With its enduring message of comfort and inspiration, gospel music’s origins are rooted in the tragedy of African-American slavery. From the earthy recordings of the evangelist street performers to the polished sound of the jubilee quartets, The Rough Guide to The Roots of Gospel features many of the trailblazing artists who paved the way for what has become a global phenomenon.


The Rough Guide to The Roots of Gospel
Deeply rooted in the rich traditions of the African-American church, gospel music was born out of grief and suffering and has long served as a beacon of hope for singers and listeners throughout the world.

During the late 1800s, African-American churches in the southern United States started fusing various styles of music into their services of worship, including spirituals, hymns and other sacred songs. Come the early 1900s, blues and jazz became a key influence on the evolution of gospel music, as highlighted by the classic album opener by the blind pianist and singer Arizona Dranes. With her distinctive high-energy vocals and piano playing that incorporated barrelhouse and ragtime styles, Dranes influenced many later gospel artists including Sister Rosetta Tharpe and Clara Ward, and was one of the first to bring the musical styles of the Holiness Churches' religious music to the public through her records.

Many of the early recorded gospel artists were evangelist street preachers who had a calling to spread the word of God through their music. Often with little education or connection with a regular church, they would preach to spontaneous congregations on the streets or set up small store-front churches of their own. From the artistry of guitar evangelists Blind Willie Johnson and Rev. Edward W. Clayborn to the "jack-leg” preaching and strange zither-like accompaniment of Washington Phillips, these performers were important missionaries in the evolution of gospel music.


Famous Blue Jay Singers

Artist Video blackmusicscholar.com/
the-famous-blue-jay-singers

In parallel to the earthy recordings of the street preachers, the mid-1920s also saw a market develop for recorded sermons by ordained ministers such as Rev. J.M. Gates. With his dynamic fire and brimstone style of old-time preaching the Rev. J.M. Gates was largely responsible for the rise in popularity of recorded sermons with the success of the featured ‘Death's Black Train Is Coming’, setting the precedent for others like Rev. A. W. Nix and Rev. J. C. Burnett who soon followed his lead.

The acknowledged father of gospel music Thomas A. Dorsey remains arguably the most influential figure ever to impact the genre. A former jazz and blues pianist and composer who had worked with famous blues performers such as Ma Rainey and Tampa Red, Dorsey created a new style of gospel which incorporated blues melodies and rhythms with his spiritual beliefs. Many of his songs went on to become gospel standards and he was a key influence on the career of the ‘The Queen of Gospel’ Mahalia Jackson, whose signature song ‘Take My Hand, Precious Lord’ was written by Dorsey after he experienced the loss of his wife and first-born in childbirth.

INFORMATION SHOWN:
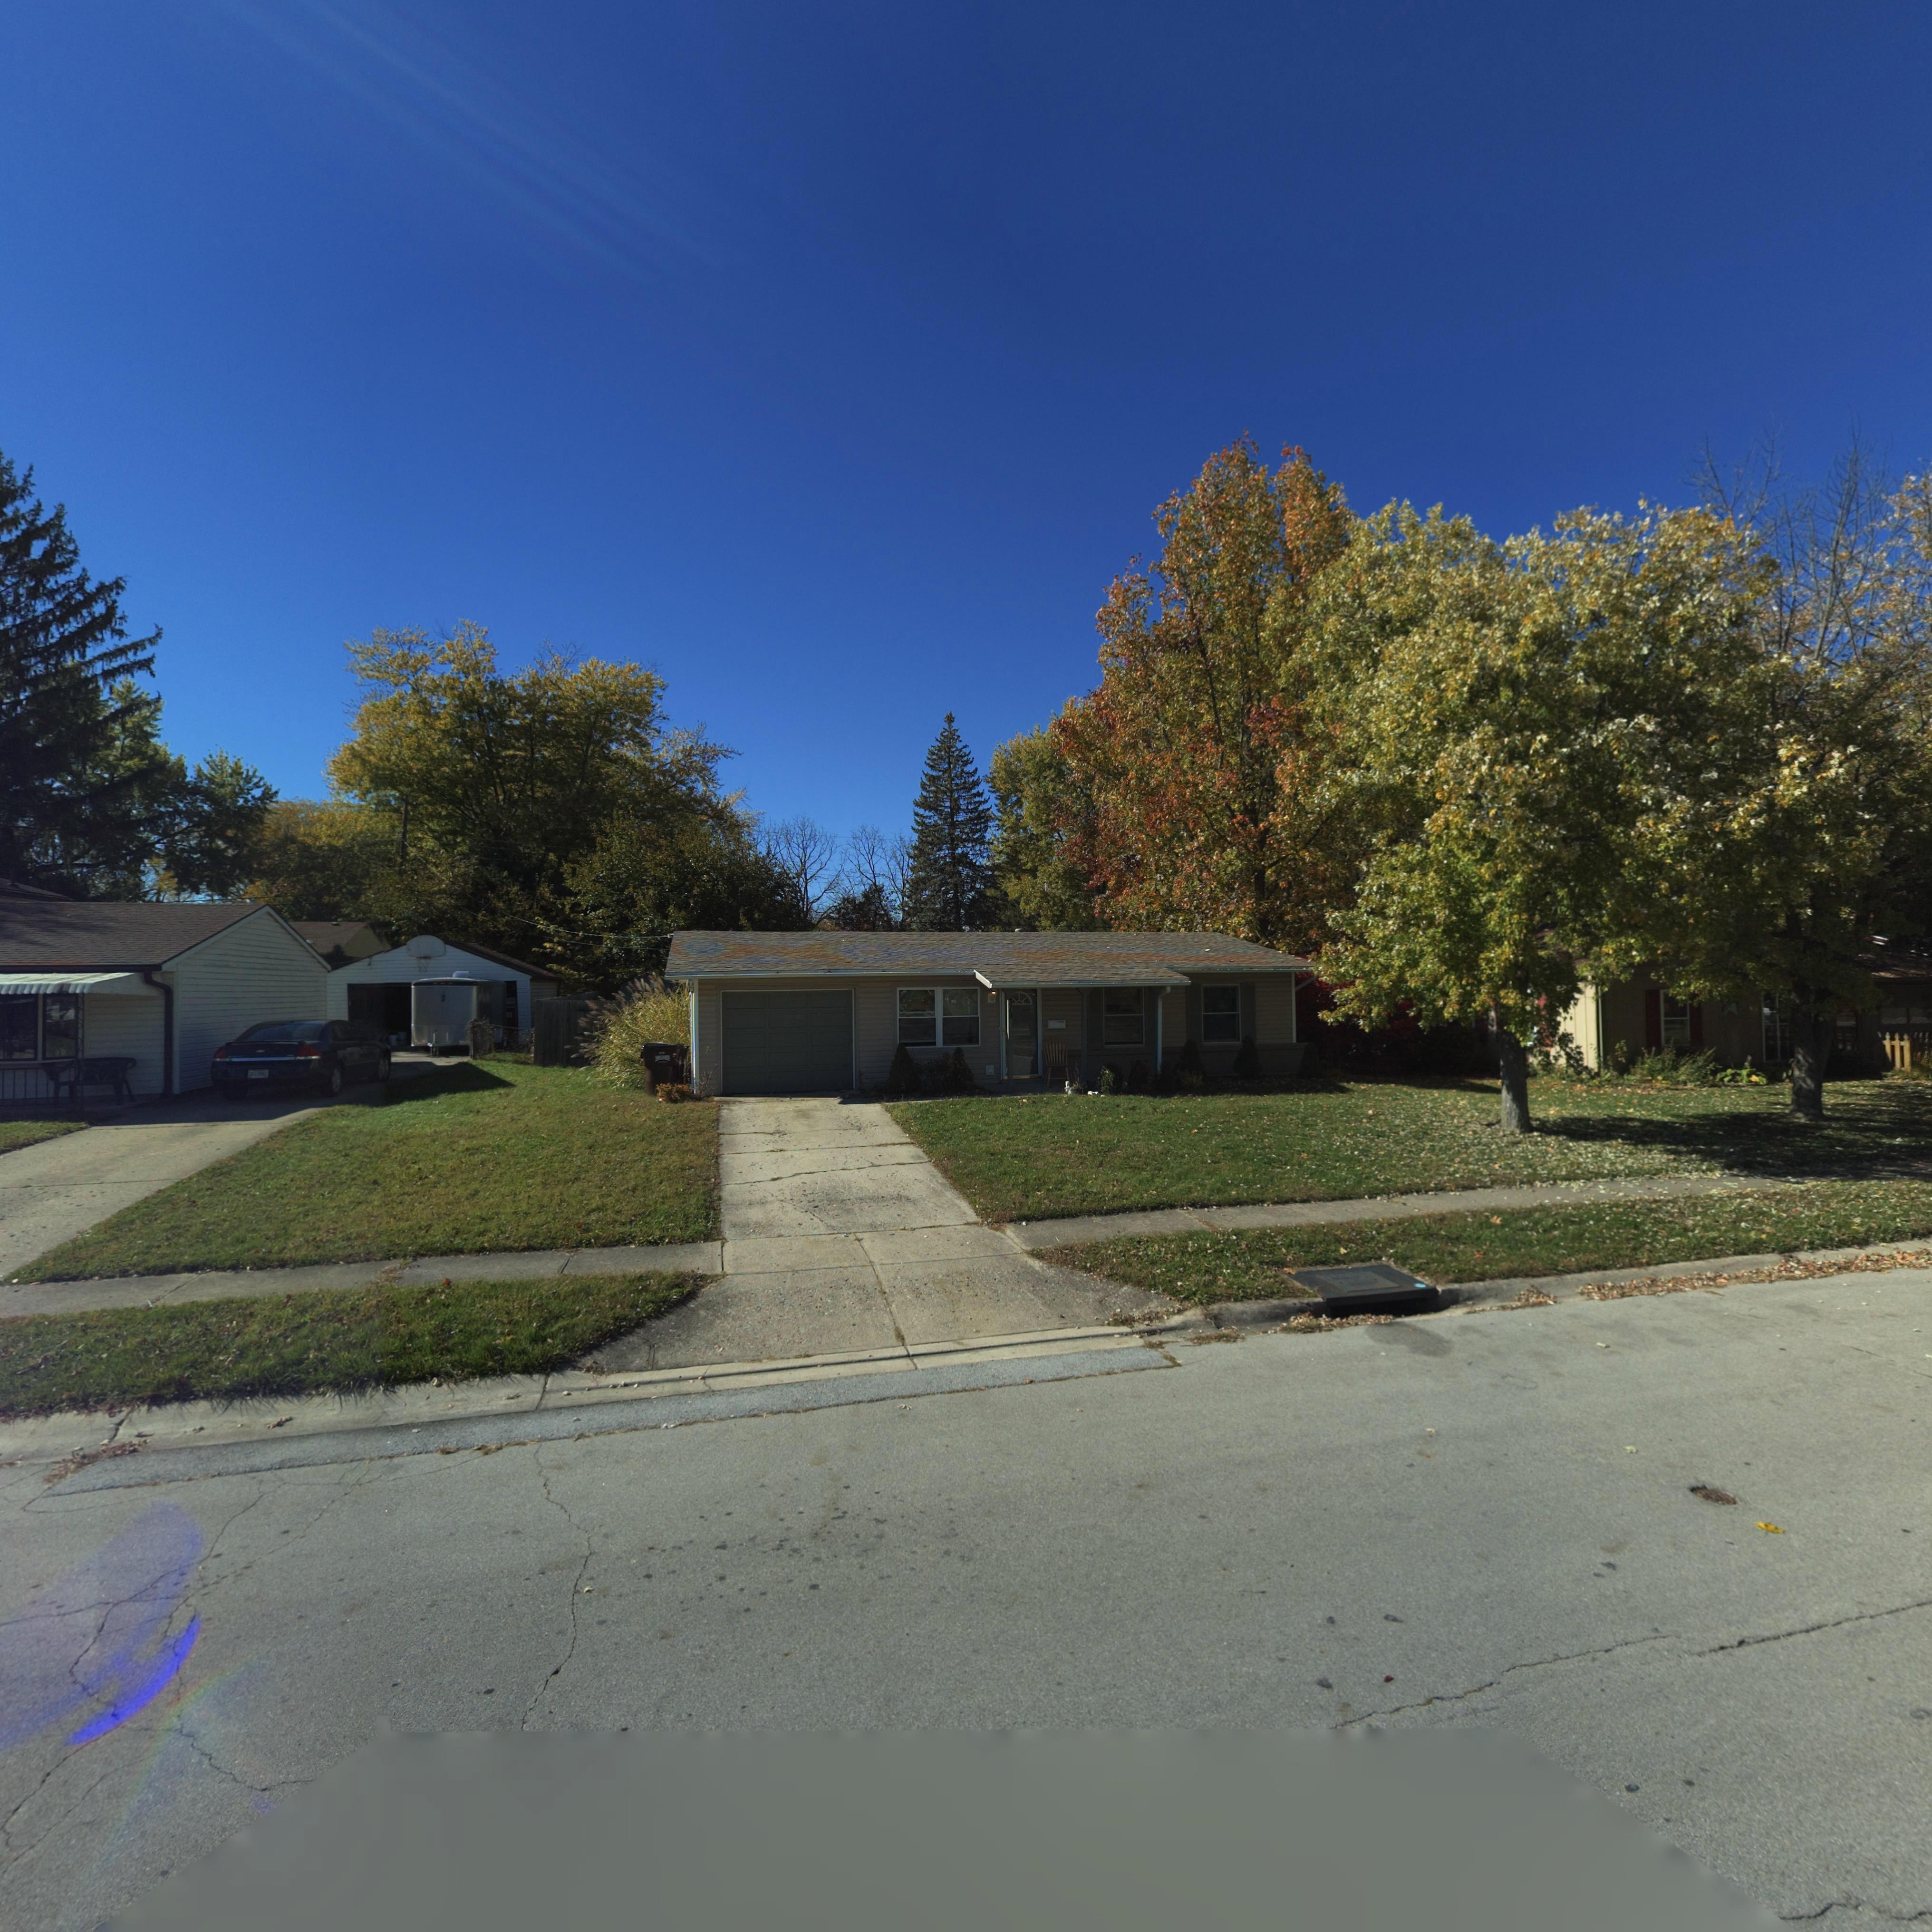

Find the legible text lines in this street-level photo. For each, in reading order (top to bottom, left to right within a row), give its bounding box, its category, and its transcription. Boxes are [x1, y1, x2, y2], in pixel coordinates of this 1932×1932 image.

WHAT THE TASK ASKS: Copy word for word everything in the text on gospel's roots from "With its enduring" down to "a global phenomenon.".

THE REPLY:
With its enduring message of comfort and inspiration, gospel music’s origins are rooted in the tragedy of African-American slavery. From the earthy recordings of the evangelist street performers to the polished sound of the jubilee quartets, The Rough Guide to The Roots of Gospel features many of the trailblazing artists who paved the way for what has become a global phenomenon.